* Begin *

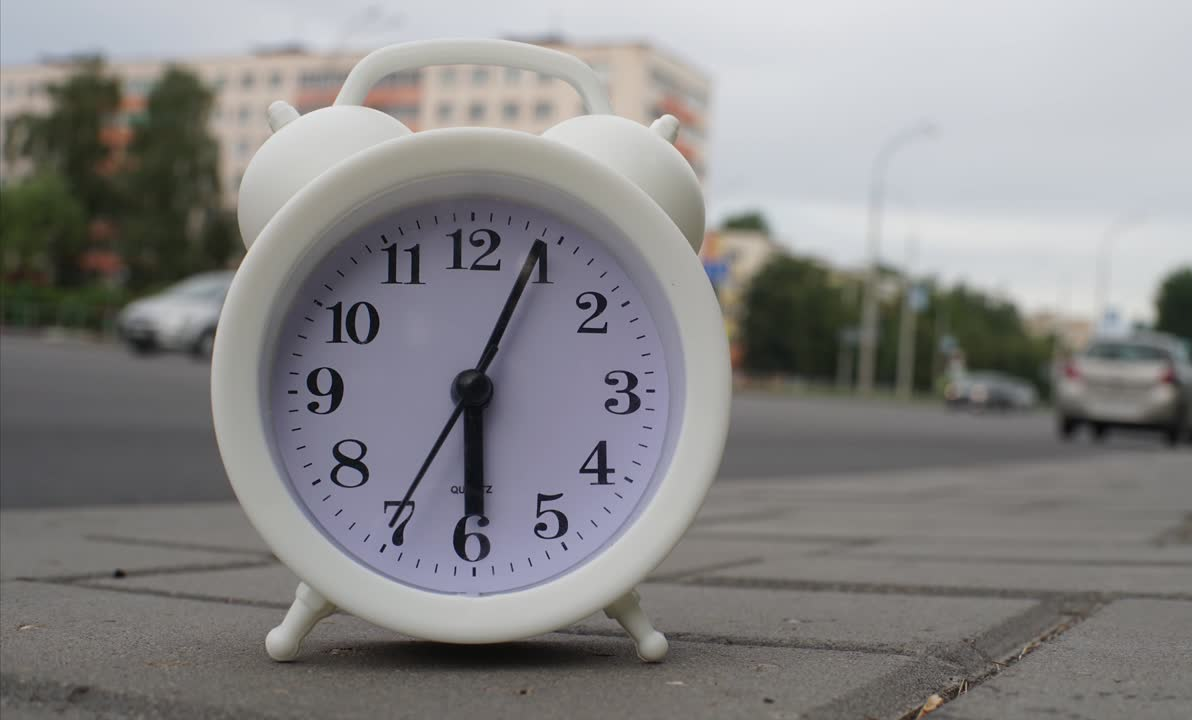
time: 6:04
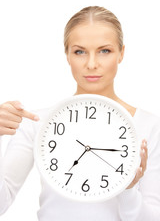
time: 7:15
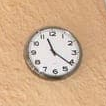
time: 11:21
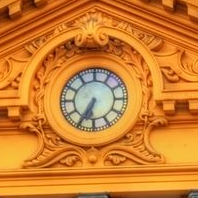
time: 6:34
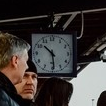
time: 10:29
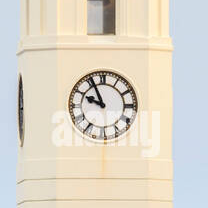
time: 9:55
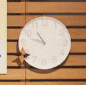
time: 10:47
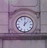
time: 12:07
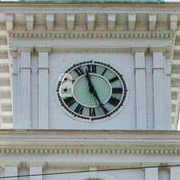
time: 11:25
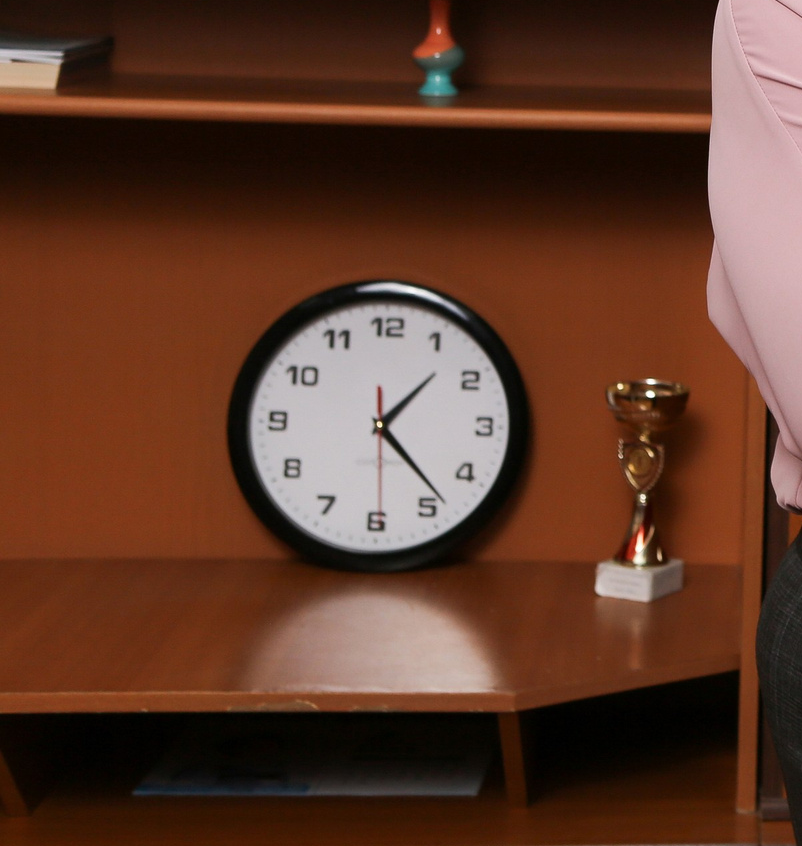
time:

* End *

Write out again every line of the items above with no changes, leaving out the pictures.

time: 6:04
time: 7:15
time: 11:21
time: 6:34
time: 10:29
time: 9:55
time: 10:47
time: 12:07
time: 11:25
time:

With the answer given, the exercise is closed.